The city has taken big steps to implement these recommendations. Since the spring, San Jose’s Office of Economic Development has been working with City ID, with support from the Knight Foundation, to lay the groundwork for a permanent wayfinding program downtown. In June, City ID held a series of walk audits and public workshops that focused on community input and user needs. Two weeks ago, they were back at SPUR’s San Jose office to share what they’ve been working on. Here’s a preview of where they’re headed.
Use a Whole-Journey Approach
The team recommended design interventions for every stage of a person’s journey: exploring a route on their home computer, transferring to a bus or a train, walking to their destination and so on. This “whole journey” approach to wayfinding is based on the idea that people need the right information, at the right time, in the right place, in the appropriate format and technology.
Different users need different information to complete their journey. Courtesy Centro and , 2014. Interconnect: Improving the Journey Experience.
Each user group also has different information needs, which the system should reflect. The information should be delivered in simple, recognizable, easy-to-read maps of downtown and its connecting transportation networks. This includes integrated journey-planning mobile applications, signs that mirror the direction the user is facing and provide walk times between areas and destinations, and maps that convey not only where transit services go but also how often they run.
Focus on Identity and Shared Experience
Downtown San Jose is a diverse place, and the city would like to tell that story with one voice. But today, there are a lot of competing voices saying many different things. By reviewing the city’s online presence and key documents like Envision 2040, the city’s general plan, City ID found nearly 20 different maps of downtown San Jose, all geared toward different users or activities. They also recorded 15 different types of wayfinding within the downtown area.
A selection of the many different map styles currently in use in downtown San Jose.
Images compiled by City ID.
Top, left to right: San Jose Redevelopment Authority’s Downtown Walking Map; San Jose Downtown Association’s Dining Guide; and transit map.
Bottom, left to right: San Jose Downtown Association's map; San Jose Department of Transportation's Bikeways Map; and San Jose Parks, Recreation and Neighborhood Services' Citywide Trail Map.

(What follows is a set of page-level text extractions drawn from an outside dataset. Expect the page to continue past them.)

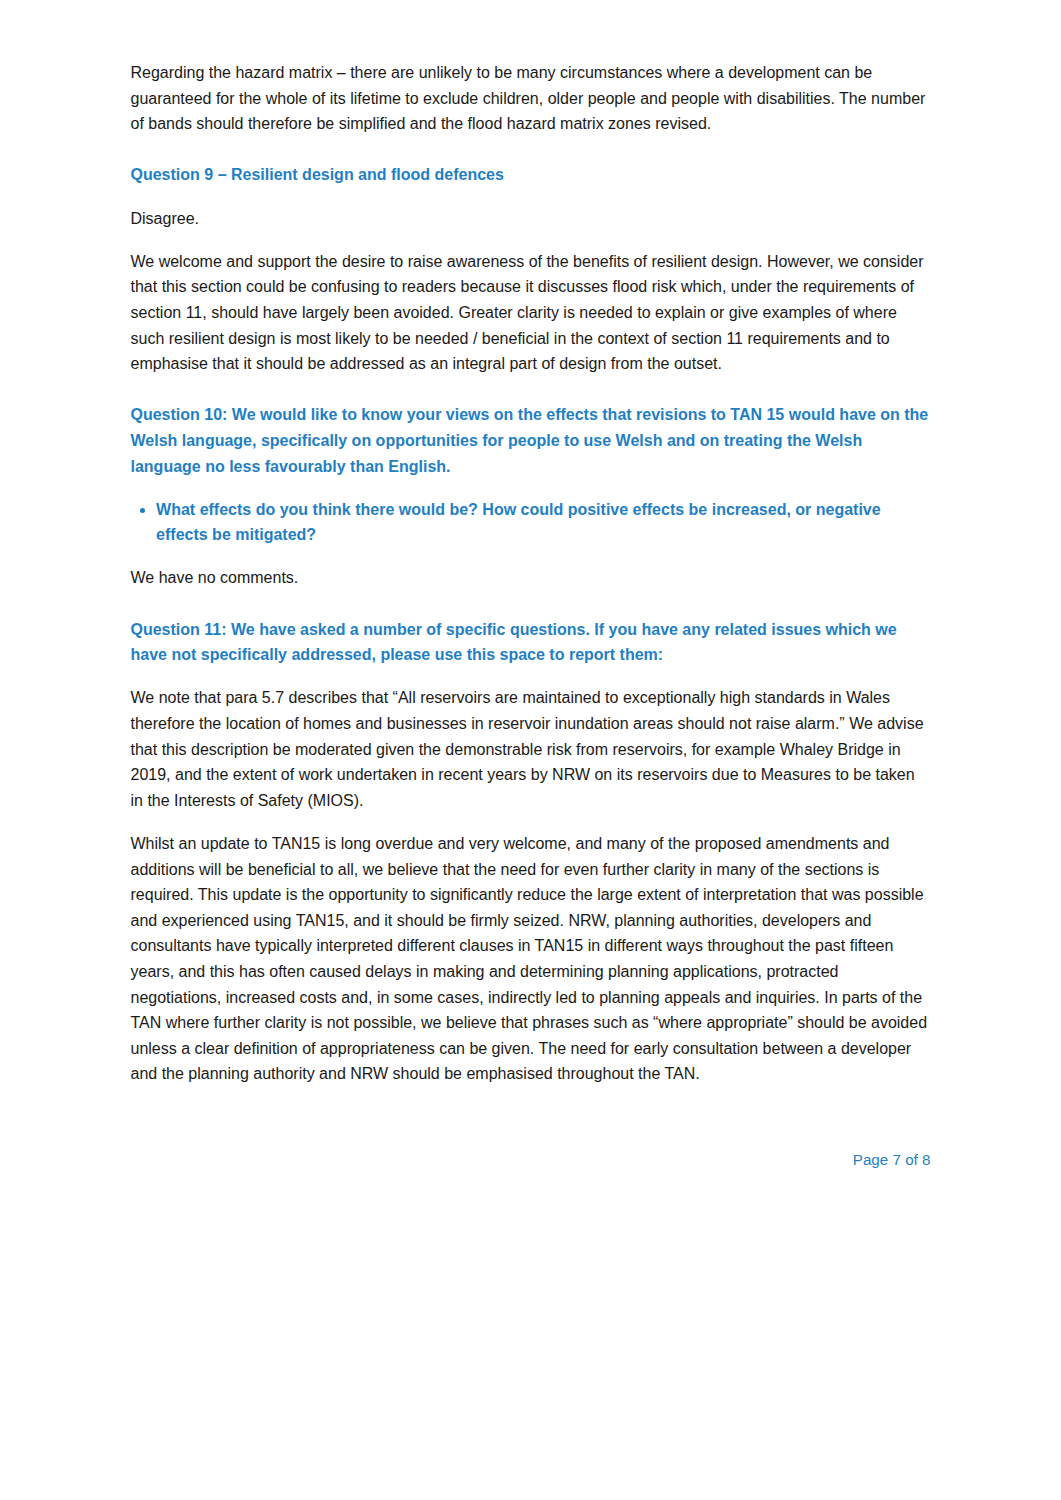Regarding the hazard matrix – there are unlikely to be many circumstances where a development can be guaranteed for the whole of its lifetime to exclude children, older people and people with disabilities. The number of bands should therefore be simplified and the flood hazard matrix zones revised.
Question 9 – Resilient design and flood defences
Disagree.
We welcome and support the desire to raise awareness of the benefits of resilient design. However, we consider that this section could be confusing to readers because it discusses flood risk which, under the requirements of section 11, should have largely been avoided. Greater clarity is needed to explain or give examples of where such resilient design is most likely to be needed / beneficial in the context of section 11 requirements and to emphasise that it should be addressed as an integral part of design from the outset.
Question 10: We would like to know your views on the effects that revisions to TAN 15 would have on the Welsh language, specifically on opportunities for people to use Welsh and on treating the Welsh language no less favourably than English.
What effects do you think there would be? How could positive effects be increased, or negative effects be mitigated?
We have no comments.
Question 11: We have asked a number of specific questions. If you have any related issues which we have not specifically addressed, please use this space to report them:
We note that para 5.7 describes that “All reservoirs are maintained to exceptionally high standards in Wales therefore the location of homes and businesses in reservoir inundation areas should not raise alarm.” We advise that this description be moderated given the demonstrable risk from reservoirs, for example Whaley Bridge in 2019, and the extent of work undertaken in recent years by NRW on its reservoirs due to Measures to be taken in the Interests of Safety (MIOS).
Whilst an update to TAN15 is long overdue and very welcome, and many of the proposed amendments and additions will be beneficial to all, we believe that the need for even further clarity in many of the sections is required. This update is the opportunity to significantly reduce the large extent of interpretation that was possible and experienced using TAN15, and it should be firmly seized. NRW, planning authorities, developers and consultants have typically interpreted different clauses in TAN15 in different ways throughout the past fifteen years, and this has often caused delays in making and determining planning applications, protracted negotiations, increased costs and, in some cases, indirectly led to planning appeals and inquiries. In parts of the TAN where further clarity is not possible, we believe that phrases such as “where appropriate” should be avoided unless a clear definition of appropriateness can be given. The need for early consultation between a developer and the planning authority and NRW should be emphasised throughout the TAN.
Page 7 of 8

But it doesn’t have to be this way. The system that City ID will propose aims to visually connect the city in a way that promotes a shared sense of identity and place. Mobile applications, kiosks, signs and maps will work together to reveal and strengthen a recognizable and authentic identity for downtown San Jose that will continue to evolve over time.
In the coming months, City ID will further develop the information and visual products that will make up a holistic wayfinding system for downtown San Jose. When it takes shape, downtown’s assets and attractions will become highly visible. But San Jose can’t do it alone.
Funding for the implementation of wayfinding is fragmented and requires careful planning. For example, the Santa Clara Valley Transportation Authority (VTA) has its own service map, as does Caltrain — and there are no regional standards for transit maps. To compound these challenges, transit agencies receive limited and sporadic funding for marketing materials. For a seamless journey, City ID’s ideas will need to be adopted by a number of partners, including the City of San Jose, VTA, the Metropolitan Transportation Commission and other transit operators in San Jose. Based on the design workshops held at SPUR’s San Jose office two weeks ago, it seems that City ID’s recommendations for greater transportation harmony have been well received by potential partners and there is broad support for working together to improve the experience of San Jose. The design team will be back in November to present further recommendations on program development.